A CPMI que investiga descontos ilegais em benefícios de aposentados do INSS retomou os trabalhos nesta quinta-feira (5/2). Parlamentares da oposição cobraram a apuração de irregularidades envolvendo o Banco Master. O presidente da comissão, senador Carlos Viana, do Podemos de Minas Gerais, afirmou que o foco seguirá sendo os descontos irregulares em benefícios e empréstimos consignados de aposentados ligados ao Banco Master, e que eventuais investigações sobre fatos que não envolvam o INSS devem ser conduzidas por outra CPMI.
Hoje os parlamentares da CPMI do INSS ouviram o atual presidente do Instituto, Gilberto Waller Júnior, que assumiu o cargo em abril do ano passado. Ele afirmou que o governo já devolveu quase R$ 3 bilhões aos prejudicados pelo esquema de fraudes em um período de oito meses. Segundo Waller Júnior, o INSS bloqueou todos os descontos ilegais nos benefícios, incluindo empréstimos consignados, e informou que o acordo de cooperação técnica com o Banco Master não foi renovado.
Mais cedo, a comissão votou requerimentos. Havia expectativa de aprovação da quebra de sigilo do Banco Master, mas o tema foi retirado da pauta e ficou para outra oportunidade.
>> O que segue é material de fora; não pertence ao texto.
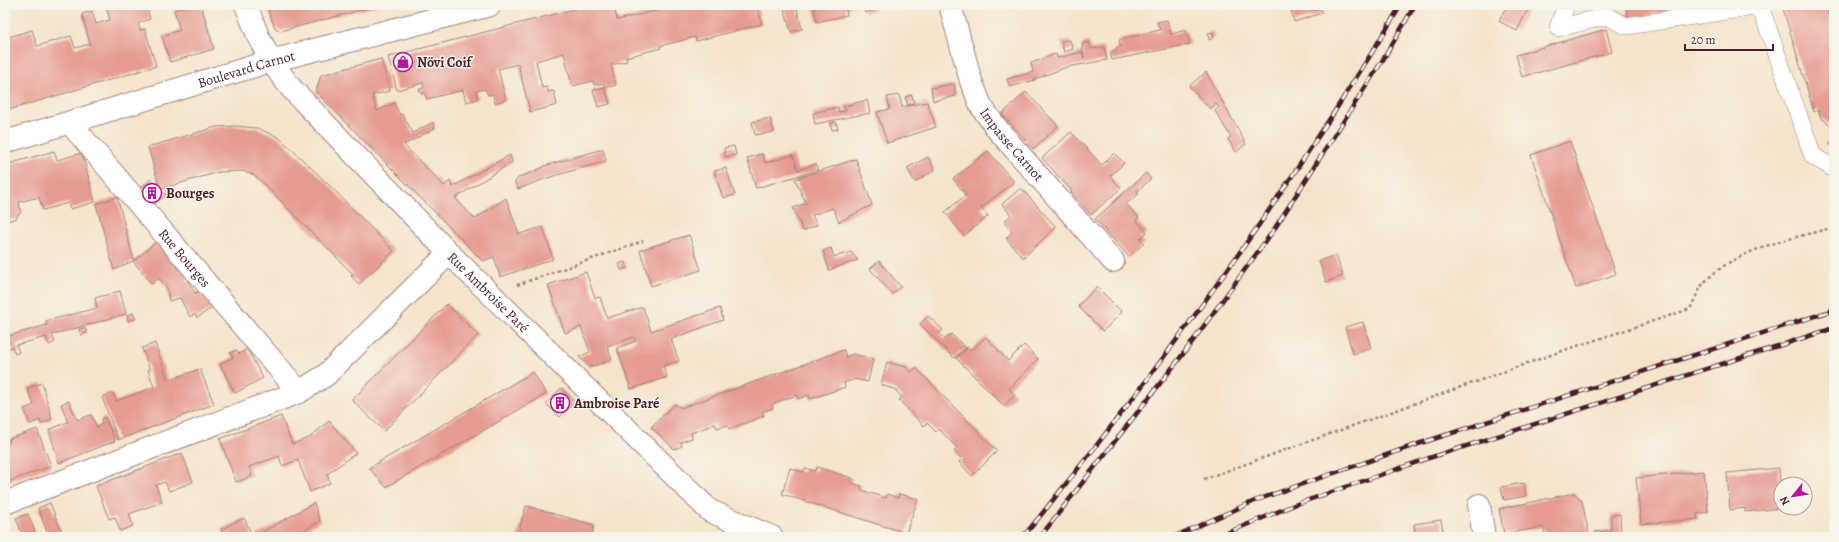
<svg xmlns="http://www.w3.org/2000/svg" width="1839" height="542" font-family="Alegreya,serif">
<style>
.building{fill:#e69b92}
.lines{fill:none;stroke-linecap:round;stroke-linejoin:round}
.service-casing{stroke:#a0827c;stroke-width:18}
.minor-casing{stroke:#a0827c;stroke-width:24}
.tertiary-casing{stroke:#a0827c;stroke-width:24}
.path{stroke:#a0827c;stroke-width:2.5;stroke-dasharray:3 3;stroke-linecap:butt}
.service{stroke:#fff;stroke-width:17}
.minor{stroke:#fff;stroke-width:22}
.tertiary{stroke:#fff;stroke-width:22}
.rail-casing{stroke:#4a1f2b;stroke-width:4.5}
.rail{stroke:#f7f3e8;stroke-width:3;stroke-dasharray:9;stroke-linecap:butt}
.labels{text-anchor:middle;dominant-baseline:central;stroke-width:3;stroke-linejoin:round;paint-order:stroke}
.poi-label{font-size:14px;font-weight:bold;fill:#4a1f2b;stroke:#f7f3e8;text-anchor:start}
.street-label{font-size:14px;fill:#4a1f2b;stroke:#f7f3e8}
</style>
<rect width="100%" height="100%" fill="#f7f3e8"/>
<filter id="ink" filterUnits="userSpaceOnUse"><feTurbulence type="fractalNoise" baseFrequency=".025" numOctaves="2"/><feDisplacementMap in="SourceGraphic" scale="8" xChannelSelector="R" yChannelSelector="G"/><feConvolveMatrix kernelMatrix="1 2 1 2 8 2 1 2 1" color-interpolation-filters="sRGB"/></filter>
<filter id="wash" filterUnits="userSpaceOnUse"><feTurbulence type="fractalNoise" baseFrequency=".012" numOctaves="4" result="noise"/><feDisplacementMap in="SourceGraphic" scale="16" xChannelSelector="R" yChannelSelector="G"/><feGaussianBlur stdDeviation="0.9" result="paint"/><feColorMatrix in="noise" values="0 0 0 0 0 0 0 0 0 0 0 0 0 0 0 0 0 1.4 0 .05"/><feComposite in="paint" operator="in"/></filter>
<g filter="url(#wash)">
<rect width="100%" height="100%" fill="#f5e4cc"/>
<g id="blocks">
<path class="building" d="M106 5H146L150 19 138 23 140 30 145 29 156 66 5 111V38L32 30 37 46 71 36 75 48 90 44 82 14 92 11 96 24 110 20Z
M190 5H201L214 49 170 62 162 36 180 30 174 10Z
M266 5H380L281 31 275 28Z
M590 5H614L617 20 681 5H757L762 24 696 41 695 37 660 46 661 48 626 57 627 61 611 65 616 85 605 88 610 104 598 107 593 90 605 87 604 83 594 85 593 81 572 86 564 53 536 61 542 88 547 87 548 92 554 91 557 105 530 112 518 64 498 69 506 100 495 103 493 94 488 95 485 89 476 91 478 99 466 102 463 90 427 99 425 93 421 94 419 89 424 88 423 83 397 90 388 57Z
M783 5H796L802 29 791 32Z
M813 5H857V6L846 8 847 15 817 22Z
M863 5H874L875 10 865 13Z
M1304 5H1320L1322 13 1294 22 1291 9Z
M1507 5H1530L1517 31 1499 21Z
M1627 5H1670V11L1627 20Z
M1782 5H1825L1834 34V127L1821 118 1818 110 1814 112Z
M1167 20 1171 34 1186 30 1190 44 1112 60 1110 52 1116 51V48L1121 46 1119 40 1160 30 1157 22Z
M1606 29 1612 52 1522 77 1516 55Z
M1213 32 1214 38 1209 40 1208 33Z
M1070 40 1073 49 1064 52 1061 41Z
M1089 42 1091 49 1104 47 1107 60 1067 67 1035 79V80L1010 87 1007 79 1033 72 1031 63 1056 54 1057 58 1082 52 1084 58 1082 44Z
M381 59 390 91 372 95 377 111 394 103 400 115 402 114 413 133 433 122 435 128 404 145 444 186 450 181 452 187 510 155 512 162 455 198 475 219 506 198 519 234 543 227 553 259 500 277 494 257 483 261 316 92 321 75Z
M1206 72 1246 144 1236 152 1228 139 1231 137 1215 111 1219 107 1216 104 1210 109 1189 86Z
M954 84 956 96 933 101 931 88Z
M1026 92 1058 126 1033 149 1002 114Z
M899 95 902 107 927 102 936 127 887 143 877 112 890 109 887 97Z
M912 95 914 103 908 105 905 97Z
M867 100 870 113 815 124 813 113 838 107 839 112 846 111 844 106Z
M770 118 774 132 755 135 752 122Z
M836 122 838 129 832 130 830 124Z
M235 126 257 128 278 137 284 142 328 184 394 251 359 284 351 276 353 274 266 186 254 175 242 171 219 172 160 189 166 195 151 207 138 190 151 179 160 189 148 147 216 127Z
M1071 132 1102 165 1114 153 1124 163 1110 176 1121 188 1091 215 1071 192 1072 191 1042 158Z
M1834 136V147L1829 144Z
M1570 141 1616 274 1576 288 1531 155Z
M734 146 736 155 725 157 724 148Z
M603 149 606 161 547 178 518 189 515 182 518 178 544 167V166Z
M54 151 57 160 82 153 95 202 70 209 68 203 43 210 39 197 19 202 21 213 17 215V218L5 222V165Z
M988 151 1014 182 981 208 988 216 964 236 945 212 966 195 953 179Z
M762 154 765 163 793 155 798 170 816 164 818 170 756 188 747 158Z
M928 157 935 170 915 182 907 168Z
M856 159 872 205 839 222 833 208 812 215 817 225 803 231 793 208 806 203 795 179Z
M726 168 735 195 723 198 714 171Z
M1146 173 1151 179 1137 191 1139 194 1126 204 1139 218 1136 220 1147 232 1140 239 1144 243 1129 257 1095 219Z
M1021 188 1056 227 1023 258 1006 238 1012 232 1004 222 1011 215 1002 204Z
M117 197 134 261 158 240 189 277 186 278 195 293 200 292 213 307 197 318 195 314 190 317 180 298 169 301 167 288 159 278 152 284 133 261 114 270 96 204Z
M689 235 701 270 651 286 640 250Z
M831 248 834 257 851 252 858 260 829 270 823 251Z
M1336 255 1343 276 1326 282 1319 261Z
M879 261 901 287 892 294 870 269Z
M625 262 627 268 621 270 619 264Z
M586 272 595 298 600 297 607 318 643 307 651 331 720 308 723 320 671 339 679 361 663 366 667 377 631 389 617 348 636 341 634 337 607 346 612 360 590 367 579 357 590 352 581 327 565 333 548 285Z
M1097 287 1122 312 1103 331 1078 306Z
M120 291 126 314 52 335 55 342 49 345 46 337 16 345 19 352 15 354 12 347 5 349V337L47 325 46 321 97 308 95 298Z
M447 304 478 335 384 431 352 400Z
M133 313 136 319 128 321 127 315Z
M928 316 943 330 939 334 945 339 951 334 966 348 954 358 920 324Z
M1363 322 1371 348 1353 354 1345 327Z
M85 328 87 333 81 335 79 329Z
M986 337 1008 361 1024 345 1038 359 1009 389 1015 395 1004 406 956 358 968 347 971 350Z
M155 343 168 380 200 369 214 404 118 440 102 397 113 393 116 401 154 387 148 370H150L142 348Z
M247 349 263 378 235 393 220 364 233 357 230 353 236 350 239 354Z
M844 350 846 357 853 354 873 359 868 382 855 379 844 383 845 387 810 399 809 395 798 399 797 395 772 404 773 408 762 412 764 416 729 429 728 425 717 428 715 424 691 433 692 438 681 442 682 446 674 449 651 427 675 404 681 408Z
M887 362 906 367 911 372 916 368 997 451 972 476 959 462 962 459 954 451 957 448 939 429 936 432 927 423 924 426 899 400 902 397 894 389 881 385Z
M533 372 546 394 386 487 369 468Z
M42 383 52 419 41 424 40 420 30 424 24 409 34 405 27 388Z
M561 388 575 402 560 417 546 404Z
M69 401 77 420 91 415 97 427 102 424 101 419 105 417 115 441 59 463 49 430 68 422 61 404Z
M281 416 292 444 309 438 329 421 356 453 327 474 330 483 310 492 298 460 282 466 279 456 249 467 252 476 236 482 220 439Z
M37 429 51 466 5 483V444L10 442 9 439Z
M182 453 193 482 169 491 165 482 156 485 162 502 129 514 133 526 120 531 115 517 109 519 96 486Z
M817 467 852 478 851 483 862 486 861 490 886 498 887 494 898 498 899 494 918 499 906 533 782 494 790 468 803 472 805 468 815 471Z
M1779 468 1781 508 1745 512V508L1730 510 1727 473Z
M1704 471 1708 512 1697 514 1698 519 1641 524 1636 478Z
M1524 483 1526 496 1504 500 1501 487Z
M1574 493 1582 501 1589 535 1581 537H1546L1543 527 1504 534 1499 509Z
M50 503 61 530 48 535 38 508Z
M314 503 320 521 293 537H257V535Z
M526 506 594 525 592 537H517Z
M28 514 37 537H23L16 518Z
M1620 514 1621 537H1595V532L1611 530V515Z
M244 518 253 537H225L221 529Z
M1441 520 1444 537H1416L1414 524Z"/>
</g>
</g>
<g filter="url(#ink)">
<use href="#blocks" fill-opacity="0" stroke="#a0827c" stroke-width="1"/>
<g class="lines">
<defs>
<path id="service" d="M1566 5 1558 28 1607 16 1626 26 1760 6 1813 156 1834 169"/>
<g id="minor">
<path id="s1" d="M246 5 258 36 271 61 290 87 449 253 710 511 772 537"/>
<path id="s2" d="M950 5 971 81 981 106 998 130 1113 261"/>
<path id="s3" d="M70 123 299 392"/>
<path d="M5 503 299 392 326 375 449 253"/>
<path d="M1479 505 1484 537"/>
</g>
<g id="tertiary">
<path id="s4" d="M5 142 271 61 490 5"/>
</g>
</defs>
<use href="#service" class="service-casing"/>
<use href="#minor" class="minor-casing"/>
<use href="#tertiary" class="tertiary-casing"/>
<path class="path" d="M517 285 643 241
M1204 479 1559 352 1690 309C1694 301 1698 291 1703 284 1733 249 1792 239 1834 227"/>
<use href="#service" class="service"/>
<use href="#minor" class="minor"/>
<use href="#tertiary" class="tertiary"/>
<defs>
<path id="rail" d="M1023 537C1161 369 1289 191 1401 5
M1040 537 1187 349 1273 231 1384 58 1415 5
M1173 537 1257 500 1311 481 1421 443 1834 310
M1217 537 1294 505 1429 458 1834 328"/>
</defs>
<use href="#rail" class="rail-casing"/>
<use href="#rail" class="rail"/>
</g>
</g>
<defs>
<symbol id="shop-ring" viewBox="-11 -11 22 22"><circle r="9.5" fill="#f7f3e8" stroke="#b5179e" stroke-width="1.5"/><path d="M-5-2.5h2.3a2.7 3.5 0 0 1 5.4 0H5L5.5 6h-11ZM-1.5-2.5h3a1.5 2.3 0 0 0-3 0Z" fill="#b5179e"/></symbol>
<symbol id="building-ring" viewBox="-11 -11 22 22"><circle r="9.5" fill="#f7f3e8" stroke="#b5179e" stroke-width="1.5"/><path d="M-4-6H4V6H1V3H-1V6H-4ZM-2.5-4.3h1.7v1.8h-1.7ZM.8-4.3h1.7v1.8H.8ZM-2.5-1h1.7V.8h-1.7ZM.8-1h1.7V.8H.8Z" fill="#b5179e"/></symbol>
</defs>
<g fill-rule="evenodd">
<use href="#shop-ring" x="392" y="51" width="22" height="22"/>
<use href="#building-ring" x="141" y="182" width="22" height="22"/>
<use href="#building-ring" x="549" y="392" width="22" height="22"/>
</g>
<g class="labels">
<g class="poi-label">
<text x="417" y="62">Növi Coif</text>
<text x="166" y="193">Bourges</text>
<text x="574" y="403">Ambroise Paré</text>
</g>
<g class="street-label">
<text stroke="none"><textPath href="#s4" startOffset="252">Boulevard Carnot</textPath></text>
<text stroke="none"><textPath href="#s2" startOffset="155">Impasse Carnot</textPath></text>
<text stroke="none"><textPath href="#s3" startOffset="177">Rue Bourges</textPath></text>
<text stroke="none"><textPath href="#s1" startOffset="379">Rue Ambroise Paré</textPath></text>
</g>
</g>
<rect width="1839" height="542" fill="none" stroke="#f7f3e8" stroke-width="20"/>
<g transform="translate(1793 496) rotate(240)"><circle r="19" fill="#f7f3e8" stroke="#b29e9c"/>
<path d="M0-3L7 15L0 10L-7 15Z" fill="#b5179e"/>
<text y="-6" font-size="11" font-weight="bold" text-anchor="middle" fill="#4a1f2b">N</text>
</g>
<path d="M1685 44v6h88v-6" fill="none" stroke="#4a1f2b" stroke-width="2"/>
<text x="1691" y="44" font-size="12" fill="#4a1f2b" stroke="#f7f3e8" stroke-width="3" paint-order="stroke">20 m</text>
</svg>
Também foi retirado da pauta o pedido de informações à Agência Nacional de Aviação Civil (Anac) sobre o histórico de voos e passageiros de aeronaves de empresas ligadas a Daniel Vorcaro, dono do Banco Master.
Membros da comissão estimam que mais de 250 mil empréstimos consignados feitos por aposentados e pensionistas junto ao Banco Master tenham ocorrido de forma irregular. Daniel Vorcaro deve prestar depoimento no próximo dia 26 de fevereiro.